A blog author could not complain that their blog is getting ragged when they're extremely liable to be Google/whatever searching all day and basically consuming others' content in exactly the same way that they're trying to disparage.
I don't think we should ban ad blockers, but I also think it's fair to suggest that the loss of organic traffic could be affecting the incentive to create new digital content, at least as much as the fear of having your content absorbed into an LLM's training data.
IMO the backlash against LLMs is more philosophical, a lot of people don’t like them or the idea of one learning from their content. Unless your website has some unique niche information unavailable anywhere else there’s no direct personal risk. RAG would be a more direct threat if anything.
It's really about who is getting the value from the work of the content. If content creators of all sorts have their work consumed by LLMs, and LLM orgs charge for it can capture all the value, why should people create to have their work vacuumed up for the robot's benefit? For exposure? You can't eat or pay rent with exposure. Humans must get paid, and LLMs (foundational models and output using RAG) cannot improve without a stream of works and data humans create.
Whether you call it training or something else is irrelevant, it's really exploitation of human work and effort for AI shareholder returns and tech worker comp (if those who create aren't compensated). And the technocracy has not been, based on the evidence, great stewards of the power they obtain through this. Pay the humans for their work.
What I want to know is if the flood of scraping everyone has been complaining about is coming from people trying to scrape for training or bots doing RAG search.
I get that everyone wants data, but presumably the big players already scraped the web. Do they really need to do it again? Or is it bit players reproducing data that's likely already in the training set? Or is it really that valuable to have your own scraped copy of internet scale data?
I feel like I'm missing something here. My expectation is that RAG traffic is going to be orders of magnitude higher than scraping for training. Not that it would be easy to measure from the outside.
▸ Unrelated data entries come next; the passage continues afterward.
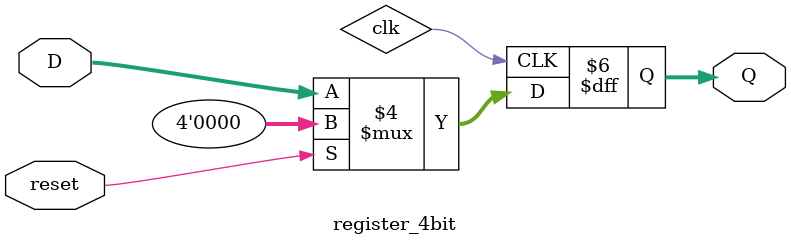
<source format=v>
module register_4bit (
	input wire [3:0]D,
	input wire reset,
	output reg [3:0]Q
);
	always @(posedge clk) begin
		if (!reset)
			Q<=D;
		else 
			Q<=0;
	end
endmodule
</source>
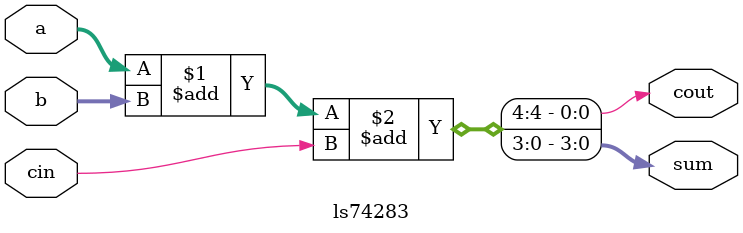
<source format=v>

module ls74283 (
    input [3:0] a,
    input [3:0] b,
    input cin,
    output [3:0] sum,
    output cout
);

    assign {cout, sum} = a + b + cin;

endmodule

</source>
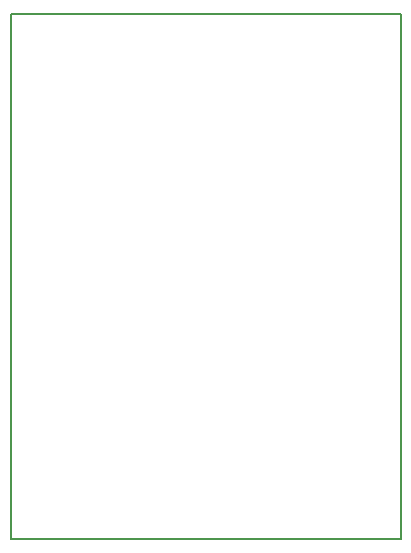
<source format=gm1>
G04 #@! TF.FileFunction,Profile,NP*
%FSLAX46Y46*%
G04 Gerber Fmt 4.6, Leading zero omitted, Abs format (unit mm)*
G04 Created by KiCad (PCBNEW 4.0.3-stable) date 10/10/16 00:03:39*
%MOMM*%
%LPD*%
G01*
G04 APERTURE LIST*
%ADD10C,0.100000*%
%ADD11C,0.150000*%
G04 APERTURE END LIST*
D10*
D11*
X33020000Y0D02*
X0Y0D01*
X33020000Y-44450000D02*
X33020000Y0D01*
X0Y-44450000D02*
X33020000Y-44450000D01*
X0Y0D02*
X0Y-44450000D01*
M02*

</source>
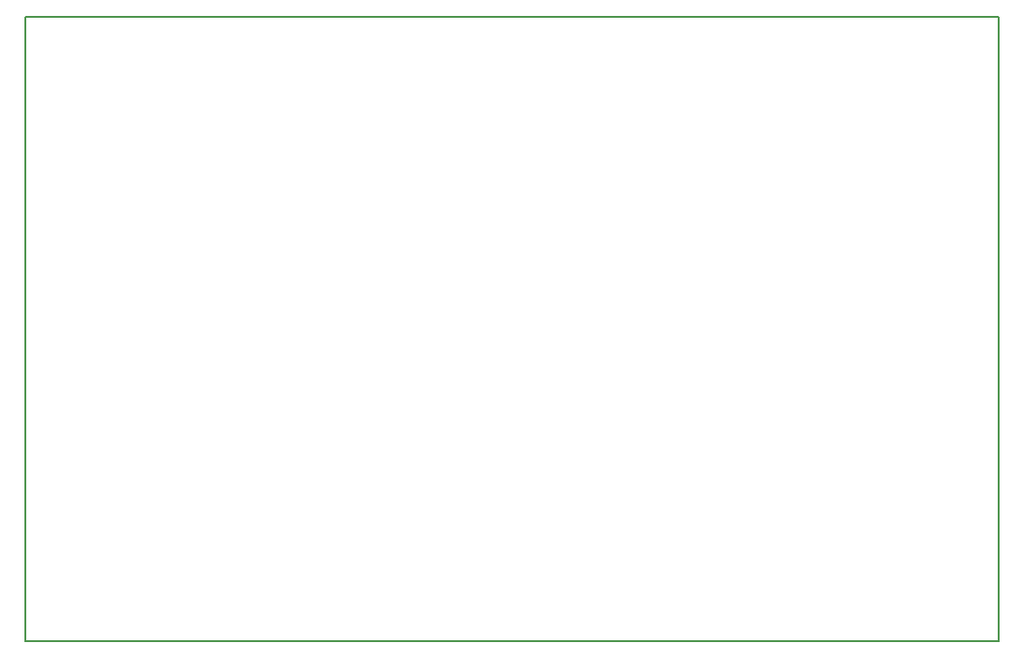
<source format=gbo>
G04 MADE WITH FRITZING*
G04 WWW.FRITZING.ORG*
G04 DOUBLE SIDED*
G04 HOLES PLATED*
G04 CONTOUR ON CENTER OF CONTOUR VECTOR*
%ASAXBY*%
%FSLAX23Y23*%
%MOIN*%
%OFA0B0*%
%SFA1.0B1.0*%
%ADD10R,3.466050X2.227530X3.450050X2.211530*%
%ADD11C,0.008000*%
%LNSILK0*%
G90*
G70*
G54D11*
X4Y2224D02*
X3462Y2224D01*
X3462Y4D01*
X4Y4D01*
X4Y2224D01*
D02*
G04 End of Silk0*
M02*
</source>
I wondered about this, too.
Cloudflare have some recent data about traffic from bots (https://blog.cloudflare.com/from-googlebot-to-gptbot-whos-cr...) which indicates that, for the time being, the overwhelming majority of the bot requests are for AI training and not for RAG.
I wonder… Google scrapes for indexing and for AI, right? I wonder if they will eventually say: ok, you can have me or not, if you don’t want to help train my AI you won’t get my searches either. That’s a tough deal but it is sort of self-consistent.
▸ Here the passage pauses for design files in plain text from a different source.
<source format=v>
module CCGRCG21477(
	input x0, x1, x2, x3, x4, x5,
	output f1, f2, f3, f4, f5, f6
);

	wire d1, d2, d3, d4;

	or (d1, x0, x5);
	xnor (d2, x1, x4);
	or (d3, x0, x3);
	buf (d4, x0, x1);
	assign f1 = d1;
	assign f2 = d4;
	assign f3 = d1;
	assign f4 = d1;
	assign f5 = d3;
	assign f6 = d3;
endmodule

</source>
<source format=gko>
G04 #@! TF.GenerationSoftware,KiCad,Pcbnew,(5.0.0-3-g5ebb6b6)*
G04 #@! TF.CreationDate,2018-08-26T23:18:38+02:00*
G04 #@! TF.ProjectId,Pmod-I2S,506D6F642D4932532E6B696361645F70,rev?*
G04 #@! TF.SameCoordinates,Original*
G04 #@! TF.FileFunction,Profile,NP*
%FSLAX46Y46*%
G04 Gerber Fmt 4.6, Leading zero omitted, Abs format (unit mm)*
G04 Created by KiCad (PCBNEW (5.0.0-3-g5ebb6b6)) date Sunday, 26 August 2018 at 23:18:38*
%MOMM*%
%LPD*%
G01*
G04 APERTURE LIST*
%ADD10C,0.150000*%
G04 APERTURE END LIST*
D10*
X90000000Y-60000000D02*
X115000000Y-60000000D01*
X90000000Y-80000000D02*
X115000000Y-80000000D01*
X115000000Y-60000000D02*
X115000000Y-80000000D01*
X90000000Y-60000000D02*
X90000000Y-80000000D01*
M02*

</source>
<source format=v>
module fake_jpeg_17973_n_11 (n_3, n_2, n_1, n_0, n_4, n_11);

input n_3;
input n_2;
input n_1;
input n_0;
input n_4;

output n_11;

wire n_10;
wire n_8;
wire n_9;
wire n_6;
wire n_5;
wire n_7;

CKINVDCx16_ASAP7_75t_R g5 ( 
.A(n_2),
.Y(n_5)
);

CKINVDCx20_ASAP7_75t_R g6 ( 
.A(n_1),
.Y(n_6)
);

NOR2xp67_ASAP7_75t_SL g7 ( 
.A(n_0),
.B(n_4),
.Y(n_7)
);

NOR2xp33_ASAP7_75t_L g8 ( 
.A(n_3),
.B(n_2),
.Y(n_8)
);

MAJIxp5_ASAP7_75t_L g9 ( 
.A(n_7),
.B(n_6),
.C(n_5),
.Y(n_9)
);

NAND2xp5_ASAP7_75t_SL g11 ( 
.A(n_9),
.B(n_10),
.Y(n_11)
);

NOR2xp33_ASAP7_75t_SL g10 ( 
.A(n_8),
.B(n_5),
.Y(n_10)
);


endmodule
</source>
Very few people seems to be complaining that Google crashes their sites. Google also publish their crawlers IP ranges, but you really don't need to rate-limit Google, they know how to back off and not overload sites.
"Embrace, Extend, Extinguish" Google's mantra. And yes, I know about Microsoft's history with that phrase ;) But Google has done this with email, browsers (Google has web apps that run fine on Firefox but request you use Chrome), Linux (Android), and I'm sure there's others I am forgetting about.
So yeah, I too could see them doing this.
So in addition to updating the robots.txt file, which really only blocks a small number of them.
Seems CF has been gathering data and profiling these malicious agents.
This post by CF elaborates a bit further: https://blog.cloudflare.com/declaring-your-aindependence-blo...
Basically becomes a game of cat and mouse.